Goal of the exercise: Without the pictures, restate all of the data below word for word.

Data under study:
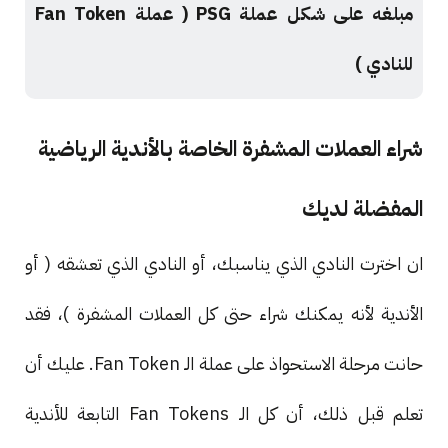
مبلغه على شكل عملة PSG ( عملة Fan Token
للنادي )
شراء العملات المشفرة الخاصة بالأندية الرياضية
المفضلة لديك
ان اخترت النادي الذي يناسبك، أو النادي الذي تعشقه ( أو
الأندية لأنه يمكنك شراء حتى كل العملات المشفرة )، فقد
حانت مرحلة الاستحواذ على عملة الـ Fan Token. عليك أن
تعلم قبل ذلك، أن كل الـ Fan Tokens التابعة للأندية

Answer below:
مبلغه على شكل عملة PSG ( عملة Fan Token
للنادي )
شراء العملات المشفرة الخاصة بالأندية الرياضية
المفضلة لديك
ان اخترت النادي الذي يناسبك، أو النادي الذي تعشقه ( أو
الأندية لأنه يمكنك شراء حتى كل العملات المشفرة )، فقد
حانت مرحلة الاستحواذ على عملة الـ Fan Token. عليك أن
تعلم قبل ذلك، أن كل الـ Fan Tokens التابعة للأندية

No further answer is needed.